Lisez donc ces deux livres, et ne manquez point de noter l'approfondissement dramatique qu'ils doivent à ce ton du récit, à cette éloquence particulière si grave et si émouvante du monologue. Cette éloquence exprime dans le premier tout le trouble qu'un André Gide éprouve devant la complexité sournoise et redoutable de la vie, et dont il entend bien nous communiquer le frisson : « à vingt-cinq ans, déclare Gérard Lacase, j'ignorais encore avec quelle malignité les événements dérobent à nos yeux le côté par où ils nous intéresseraient davantage, et combien peu de prise ils offrent à qui ne sait pas les forcer. » Gérard Lacase force les événements sans nous laisser ignorer qu'il n'en embrasse jamais tout le sens inquiétant.

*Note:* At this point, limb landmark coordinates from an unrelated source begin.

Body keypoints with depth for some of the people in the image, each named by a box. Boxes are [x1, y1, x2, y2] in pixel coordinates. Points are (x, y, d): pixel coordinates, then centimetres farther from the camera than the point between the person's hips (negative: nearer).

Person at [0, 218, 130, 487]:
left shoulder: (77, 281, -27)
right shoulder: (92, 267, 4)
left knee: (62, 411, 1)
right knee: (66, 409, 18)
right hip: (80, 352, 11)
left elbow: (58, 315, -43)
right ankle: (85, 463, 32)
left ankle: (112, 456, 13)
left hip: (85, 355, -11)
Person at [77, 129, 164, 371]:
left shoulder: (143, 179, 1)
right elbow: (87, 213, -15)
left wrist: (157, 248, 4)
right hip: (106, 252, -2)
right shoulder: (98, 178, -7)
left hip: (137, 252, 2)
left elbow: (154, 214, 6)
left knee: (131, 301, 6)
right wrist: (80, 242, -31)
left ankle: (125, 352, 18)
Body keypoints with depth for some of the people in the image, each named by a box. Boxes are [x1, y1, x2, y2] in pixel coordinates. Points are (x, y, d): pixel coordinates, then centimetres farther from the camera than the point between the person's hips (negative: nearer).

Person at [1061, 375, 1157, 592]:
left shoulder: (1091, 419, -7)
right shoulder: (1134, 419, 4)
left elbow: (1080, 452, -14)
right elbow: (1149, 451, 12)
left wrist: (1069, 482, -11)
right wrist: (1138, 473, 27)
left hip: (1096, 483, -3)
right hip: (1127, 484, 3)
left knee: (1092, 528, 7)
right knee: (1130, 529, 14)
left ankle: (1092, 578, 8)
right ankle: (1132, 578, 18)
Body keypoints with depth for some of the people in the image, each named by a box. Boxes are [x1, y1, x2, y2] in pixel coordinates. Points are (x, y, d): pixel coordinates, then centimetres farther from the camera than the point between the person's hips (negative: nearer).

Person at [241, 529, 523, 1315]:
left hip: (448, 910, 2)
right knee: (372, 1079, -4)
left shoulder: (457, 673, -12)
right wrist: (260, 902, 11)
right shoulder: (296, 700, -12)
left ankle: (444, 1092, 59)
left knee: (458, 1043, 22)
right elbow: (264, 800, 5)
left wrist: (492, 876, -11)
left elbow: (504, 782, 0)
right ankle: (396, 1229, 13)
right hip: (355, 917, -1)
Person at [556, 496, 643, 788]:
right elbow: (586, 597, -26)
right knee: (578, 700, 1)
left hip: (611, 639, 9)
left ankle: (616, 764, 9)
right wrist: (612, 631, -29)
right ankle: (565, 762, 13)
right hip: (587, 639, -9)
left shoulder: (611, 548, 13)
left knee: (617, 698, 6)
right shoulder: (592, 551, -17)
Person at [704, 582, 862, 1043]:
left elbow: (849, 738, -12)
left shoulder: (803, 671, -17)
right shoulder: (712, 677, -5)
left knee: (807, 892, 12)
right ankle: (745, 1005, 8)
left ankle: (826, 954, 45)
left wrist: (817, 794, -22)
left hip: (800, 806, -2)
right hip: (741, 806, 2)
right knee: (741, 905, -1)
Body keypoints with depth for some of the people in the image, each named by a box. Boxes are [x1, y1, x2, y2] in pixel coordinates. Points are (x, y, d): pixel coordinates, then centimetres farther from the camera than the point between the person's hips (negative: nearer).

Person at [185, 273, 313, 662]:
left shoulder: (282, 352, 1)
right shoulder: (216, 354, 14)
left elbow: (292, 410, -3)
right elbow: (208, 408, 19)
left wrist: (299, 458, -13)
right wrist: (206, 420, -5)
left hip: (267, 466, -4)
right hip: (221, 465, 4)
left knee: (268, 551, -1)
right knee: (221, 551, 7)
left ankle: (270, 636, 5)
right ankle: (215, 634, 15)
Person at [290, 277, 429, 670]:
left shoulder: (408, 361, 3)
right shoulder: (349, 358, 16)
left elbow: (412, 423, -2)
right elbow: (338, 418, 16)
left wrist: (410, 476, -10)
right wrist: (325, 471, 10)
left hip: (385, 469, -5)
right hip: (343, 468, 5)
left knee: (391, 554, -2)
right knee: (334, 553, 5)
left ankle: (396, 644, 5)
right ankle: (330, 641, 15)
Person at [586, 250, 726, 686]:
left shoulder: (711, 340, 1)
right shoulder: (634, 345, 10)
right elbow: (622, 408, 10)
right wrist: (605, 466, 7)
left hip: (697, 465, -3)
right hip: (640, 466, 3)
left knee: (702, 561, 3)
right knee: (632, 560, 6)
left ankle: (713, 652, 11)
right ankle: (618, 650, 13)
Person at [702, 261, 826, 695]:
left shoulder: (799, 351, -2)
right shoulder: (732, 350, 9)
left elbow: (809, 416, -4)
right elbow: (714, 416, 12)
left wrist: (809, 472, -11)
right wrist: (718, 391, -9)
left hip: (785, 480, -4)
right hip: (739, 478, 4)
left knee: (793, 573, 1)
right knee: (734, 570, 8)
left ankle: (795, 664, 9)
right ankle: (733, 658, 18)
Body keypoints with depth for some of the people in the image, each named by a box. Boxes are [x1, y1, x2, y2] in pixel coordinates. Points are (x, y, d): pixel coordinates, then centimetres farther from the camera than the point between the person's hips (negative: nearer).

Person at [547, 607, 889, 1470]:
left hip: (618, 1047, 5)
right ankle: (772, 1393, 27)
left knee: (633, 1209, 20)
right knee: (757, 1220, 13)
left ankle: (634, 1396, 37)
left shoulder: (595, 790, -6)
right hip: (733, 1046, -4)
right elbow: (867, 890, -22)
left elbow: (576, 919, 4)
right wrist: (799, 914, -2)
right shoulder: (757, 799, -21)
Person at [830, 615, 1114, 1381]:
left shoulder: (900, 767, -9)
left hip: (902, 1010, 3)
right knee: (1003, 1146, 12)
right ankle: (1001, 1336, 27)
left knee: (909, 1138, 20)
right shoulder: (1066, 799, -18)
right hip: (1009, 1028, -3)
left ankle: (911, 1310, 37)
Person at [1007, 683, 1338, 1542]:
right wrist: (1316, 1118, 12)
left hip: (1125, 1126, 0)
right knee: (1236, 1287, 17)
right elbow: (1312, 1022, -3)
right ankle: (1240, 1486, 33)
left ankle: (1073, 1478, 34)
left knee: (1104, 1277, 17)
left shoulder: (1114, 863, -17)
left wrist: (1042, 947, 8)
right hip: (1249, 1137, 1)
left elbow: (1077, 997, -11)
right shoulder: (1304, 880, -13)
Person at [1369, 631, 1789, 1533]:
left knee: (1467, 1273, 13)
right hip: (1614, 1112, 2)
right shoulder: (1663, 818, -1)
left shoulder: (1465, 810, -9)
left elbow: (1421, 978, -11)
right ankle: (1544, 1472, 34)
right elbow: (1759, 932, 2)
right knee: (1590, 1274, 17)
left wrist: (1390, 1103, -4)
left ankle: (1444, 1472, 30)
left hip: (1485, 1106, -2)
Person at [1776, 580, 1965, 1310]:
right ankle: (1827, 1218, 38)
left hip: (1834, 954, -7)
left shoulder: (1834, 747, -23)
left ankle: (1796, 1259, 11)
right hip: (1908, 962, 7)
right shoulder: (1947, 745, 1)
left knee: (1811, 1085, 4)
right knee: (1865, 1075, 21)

Le voix de Gérard Lacase nous pénètre et nous fait trembler à l'égal d'une parole de visionnaire... Elle confesse en outre d'étranges ardeurs : curiosité amoureuse ? amour imaginaire ou amour de l’amour ? La voilà bien, cette passion qu'un récit de ce genre isole, décrit jusque dans ses plus fugitives nuances pour nous livrer le résultat de la plus minutieuse dissection morale.

Ainsi firent les frères Tharaud ; on reprochera à leur héros de ne point savoir aimer et de paraître ignorer l'amour ; peut-être, comme tant d'autres hommes, n'en acquiert-il le respect qu'avec le regret... Peu m'importe ; mais il m'importe qu'une passion habite l'âme de cet énigmatique Limousin, passion peu définissable sans doute, et que la brièveté de nos formules désigne mal, puisqu'il conviendrait de la chercher aux confins de l'orgueil, et de la vanité de caste, et d'une fausse fièvre de sentiment, sans oublier qu'elle empiète incessamment sur l'égoïsme le plus têtu et le plus aveugle ; passion qu'un vocable désigne mal, et qu’il appartenait justement aux auteurs de poursuivre et de découvrir jusque dans ses plus secrètes manifestations.

De telles psychologies, infiniment émouvantes, flattent l'un des goûts les plus enracinés et les plus exercés du public lettré de France ; ils plairont à de nombreux lecteurs en ce pays qui s'enorgueillit d'Adolphe, de Dominique, de Volupté et des romans de Stendhal... André Gide et les frères Tharaud reprennent et continuent une tradition glorieuse, ils la renouvellent avec des talents divers, ils ne sont point indignes de leurs illustres devanciers. Ne cherchez point une louange qui leur parût plus expressive ni plus agréablement flatteuse : quant à vous, il vous suffit; n'est-il pas vrai, qu'elle soit juste.